Pengujian intelijen adalah perkiraan fungsi intelektual siswa saat ini melalui kinerja berbagai tugas yang dirancang untuk menilai berbagai jenis penalaran. Intelligence intelligence (IQ) siswa biasanya diukur dengan pengujian standar dengan tes yang direferensikan oleh norma .
Kecerdasan melibatkan kemampuan untuk berpikir, memecahkan masalah, menganalisis situasi, dan memahami nilai-nilai sosial, kebiasaan, dan norma-norma.
Dua bentuk utama kecerdasan terlibat dalam sebagian besar penilaian kecerdasan:
- Kecerdasan Verbal adalah kemampuan untuk memahami dan memecahkan masalah berbasis bahasa.
- Nonverbal Intelligence adalah kemampuan untuk memahami dan memecahkan masalah visual dan spasial .
Kecerdasan kadang-kadang disebut sebagai intelligence quotient (IQ), fungsi kognitif, kemampuan intelektual, bakat, kemampuan berpikir, dan kemampuan umum.
Mengapa Pengujian Intelegensi Penting untuk Siswa yang Belajar Cacat ?
Tes kecerdasan dilakukan untuk lebih memahami seberapa baik seorang anak dapat diharapkan untuk melakukan dan menilai kebutuhan seorang siswa.
- Dalam kebanyakan kasus, pengujian intelijen diperlukan oleh peraturan pendidikan federal khusus untuk mengkonfirmasi atau mengesampingkan keberadaan cacat mental dan untuk menetapkan IQ untuk tujuan mendiagnosis ketidakmampuan belajar.
- Tergantung pada jenis tes kecerdasan yang diberikan, ini dapat memberikan informasi penting tentang bagaimana siswa mendekati pemecahan masalah.
- Diinterpretasi dengan benar, pengujian intelijen membantu para pendidik mengembangkan instruksi dan strategi pendidikan yang dirancang khusus untuk pengembangan rencana pendidikan individual (IEP).
Apa Jenis Tes Kecerdasan Umum?
Tes IQ adalah salah satu bentuk tes normal yang terkenal. Mereka membandingkan tingkat keterampilan "normal" dengan siswa perorangan pada usia yang sama.
Tes kecerdasan (juga disebut instrumen) diterbitkan dalam beberapa bentuk:
- Tes kecerdasan kelompok biasanya terdiri dari buku uji kertas dan lembar penilaian yang dipindai. Tes prestasi kelompok, yang menilai bidang akademik, terkadang termasuk ukuran kognitif. Secara umum, tes kelompok tidak disarankan untuk mengidentifikasi anak penyandang disabilitas. Namun dalam beberapa kasus, mereka dapat membantu sebagai ukuran skrining untuk mempertimbangkan apakah pengujian lebih lanjut diperlukan dan dapat memberikan informasi latar belakang yang baik pada sejarah akademik anak.

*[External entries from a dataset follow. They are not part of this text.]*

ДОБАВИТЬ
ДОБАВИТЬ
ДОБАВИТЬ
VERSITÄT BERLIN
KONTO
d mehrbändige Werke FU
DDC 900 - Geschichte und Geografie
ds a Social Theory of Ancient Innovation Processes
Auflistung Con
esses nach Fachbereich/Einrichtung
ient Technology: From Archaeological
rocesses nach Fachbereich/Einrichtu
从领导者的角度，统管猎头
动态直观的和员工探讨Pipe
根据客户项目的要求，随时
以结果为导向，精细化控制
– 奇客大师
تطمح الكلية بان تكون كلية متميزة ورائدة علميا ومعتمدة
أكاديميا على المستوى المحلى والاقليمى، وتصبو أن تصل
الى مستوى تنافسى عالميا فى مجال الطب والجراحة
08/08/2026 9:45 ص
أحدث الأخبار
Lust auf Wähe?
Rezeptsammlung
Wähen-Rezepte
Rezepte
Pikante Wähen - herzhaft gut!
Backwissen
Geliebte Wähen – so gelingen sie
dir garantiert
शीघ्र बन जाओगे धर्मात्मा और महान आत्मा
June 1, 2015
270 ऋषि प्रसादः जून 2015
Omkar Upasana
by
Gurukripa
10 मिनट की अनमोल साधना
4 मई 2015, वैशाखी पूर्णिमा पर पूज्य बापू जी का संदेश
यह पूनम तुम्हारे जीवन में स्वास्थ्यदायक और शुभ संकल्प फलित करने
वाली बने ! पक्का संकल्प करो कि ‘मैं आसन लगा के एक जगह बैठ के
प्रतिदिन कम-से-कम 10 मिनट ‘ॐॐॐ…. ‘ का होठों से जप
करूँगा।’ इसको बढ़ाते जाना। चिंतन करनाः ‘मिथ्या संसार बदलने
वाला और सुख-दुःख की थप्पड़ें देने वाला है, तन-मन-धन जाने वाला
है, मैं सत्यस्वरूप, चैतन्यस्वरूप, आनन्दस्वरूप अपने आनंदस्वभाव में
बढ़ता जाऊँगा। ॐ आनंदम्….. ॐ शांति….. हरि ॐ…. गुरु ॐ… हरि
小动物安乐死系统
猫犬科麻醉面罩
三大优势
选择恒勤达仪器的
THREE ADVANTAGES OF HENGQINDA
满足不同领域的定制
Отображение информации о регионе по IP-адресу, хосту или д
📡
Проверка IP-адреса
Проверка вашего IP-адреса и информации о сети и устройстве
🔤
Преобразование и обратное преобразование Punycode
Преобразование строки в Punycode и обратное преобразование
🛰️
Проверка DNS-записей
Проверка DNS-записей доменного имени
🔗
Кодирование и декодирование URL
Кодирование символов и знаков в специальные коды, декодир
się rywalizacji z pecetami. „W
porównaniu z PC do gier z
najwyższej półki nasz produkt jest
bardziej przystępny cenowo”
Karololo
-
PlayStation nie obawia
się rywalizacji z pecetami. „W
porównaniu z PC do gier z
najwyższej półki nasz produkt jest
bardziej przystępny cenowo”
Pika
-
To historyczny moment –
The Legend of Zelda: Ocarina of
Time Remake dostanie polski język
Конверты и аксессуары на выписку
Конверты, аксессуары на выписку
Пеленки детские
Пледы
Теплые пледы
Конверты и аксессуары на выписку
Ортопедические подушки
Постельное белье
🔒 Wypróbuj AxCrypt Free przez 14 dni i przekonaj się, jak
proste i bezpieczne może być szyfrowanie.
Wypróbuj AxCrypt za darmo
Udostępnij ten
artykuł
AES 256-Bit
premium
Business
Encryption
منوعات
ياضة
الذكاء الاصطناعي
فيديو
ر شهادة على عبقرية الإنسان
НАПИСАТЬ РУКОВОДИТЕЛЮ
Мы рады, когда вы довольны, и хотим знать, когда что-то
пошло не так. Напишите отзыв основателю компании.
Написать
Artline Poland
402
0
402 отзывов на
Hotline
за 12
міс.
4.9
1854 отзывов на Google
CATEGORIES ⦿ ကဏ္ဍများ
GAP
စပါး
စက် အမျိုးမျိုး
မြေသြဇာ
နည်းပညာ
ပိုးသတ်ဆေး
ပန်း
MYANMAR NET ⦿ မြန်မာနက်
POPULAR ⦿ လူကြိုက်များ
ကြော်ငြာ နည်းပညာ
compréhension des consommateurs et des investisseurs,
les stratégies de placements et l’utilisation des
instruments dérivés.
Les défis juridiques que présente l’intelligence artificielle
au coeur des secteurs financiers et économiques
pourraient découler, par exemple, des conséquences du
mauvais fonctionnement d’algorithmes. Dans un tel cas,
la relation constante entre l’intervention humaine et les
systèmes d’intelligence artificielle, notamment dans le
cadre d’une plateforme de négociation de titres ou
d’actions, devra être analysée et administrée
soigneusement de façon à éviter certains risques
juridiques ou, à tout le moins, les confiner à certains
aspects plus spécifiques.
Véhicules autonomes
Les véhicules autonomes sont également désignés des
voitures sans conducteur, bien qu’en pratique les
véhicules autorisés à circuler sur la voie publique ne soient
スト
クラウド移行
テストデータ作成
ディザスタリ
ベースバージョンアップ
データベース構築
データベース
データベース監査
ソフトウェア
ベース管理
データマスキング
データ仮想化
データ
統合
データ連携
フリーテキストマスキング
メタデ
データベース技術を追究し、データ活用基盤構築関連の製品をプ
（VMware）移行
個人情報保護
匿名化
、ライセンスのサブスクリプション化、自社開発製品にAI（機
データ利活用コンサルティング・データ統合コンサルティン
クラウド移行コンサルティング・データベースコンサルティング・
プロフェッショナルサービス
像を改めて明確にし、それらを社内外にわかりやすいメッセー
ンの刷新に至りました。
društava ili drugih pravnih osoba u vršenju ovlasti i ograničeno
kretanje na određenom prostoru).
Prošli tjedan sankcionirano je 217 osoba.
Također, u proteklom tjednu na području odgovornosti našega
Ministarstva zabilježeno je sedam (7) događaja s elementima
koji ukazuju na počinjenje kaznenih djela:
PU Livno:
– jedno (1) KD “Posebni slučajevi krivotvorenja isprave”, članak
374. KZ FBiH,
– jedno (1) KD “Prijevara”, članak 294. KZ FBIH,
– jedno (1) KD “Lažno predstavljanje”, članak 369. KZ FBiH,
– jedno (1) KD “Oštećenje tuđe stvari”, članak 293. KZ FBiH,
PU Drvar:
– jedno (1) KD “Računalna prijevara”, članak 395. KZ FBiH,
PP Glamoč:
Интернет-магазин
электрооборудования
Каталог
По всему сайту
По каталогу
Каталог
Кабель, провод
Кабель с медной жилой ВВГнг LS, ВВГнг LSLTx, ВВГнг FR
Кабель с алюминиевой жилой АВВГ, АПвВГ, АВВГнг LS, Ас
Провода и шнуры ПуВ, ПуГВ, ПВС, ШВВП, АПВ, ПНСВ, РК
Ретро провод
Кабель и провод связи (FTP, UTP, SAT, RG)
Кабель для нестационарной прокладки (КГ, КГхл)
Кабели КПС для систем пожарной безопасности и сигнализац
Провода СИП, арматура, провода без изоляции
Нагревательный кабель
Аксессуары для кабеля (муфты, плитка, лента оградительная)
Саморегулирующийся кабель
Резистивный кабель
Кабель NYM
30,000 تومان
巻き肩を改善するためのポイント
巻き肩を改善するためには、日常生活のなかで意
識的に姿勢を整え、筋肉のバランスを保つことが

- Tes kecerdasan individu dapat mencakup beberapa jenis tugas dan mungkin melibatkan buku tes easel untuk menunjukkan tanggapan, teka-teki dan tugas-tugas seperti permainan, dan sesi tanya jawab. Beberapa tugas diberi batas waktu. Skala Kecerdasan Wechsler untuk Anak-Anak (WISC) dan Skala Intelijen Binet-Stanford, yang sebelumnya dikenal sebagai Tes Binet-Simon, adalah contoh-contoh tes kecerdasan individual. Tes WISC mencakup bahasa, simbol, dan pertanyaan berbasis kinerja sementara tes Stanford-Binet membantu untuk mendiagnosis siswa dengan ketidakmampuan kognitif.
- Tes komputerisasi menjadi lebih banyak tersedia, tetapi karena dengan semua tes, penguji harus mempertimbangkan kebutuhan anak sebelum memilih format ini.
- Tes kecerdasan nonverbal seperti Uji Komprehensif Inteligensi Nonverbal (CTONI), Tes Inteligen Nonverbal Universal - Edisi Kedua (UNIT2) digunakan untuk menilai siswa yang memiliki masalah pemrosesan bahasa atau mereka yang memiliki kemampuan bahasa Inggris terbatas. Dalam tes ini, tugas dirancang untuk menghilangkan kecerdasan verbal dari penilaian kemampuan penalaran anak dan untuk mengisolasi dan menilai kemampuan belajar visual siswa.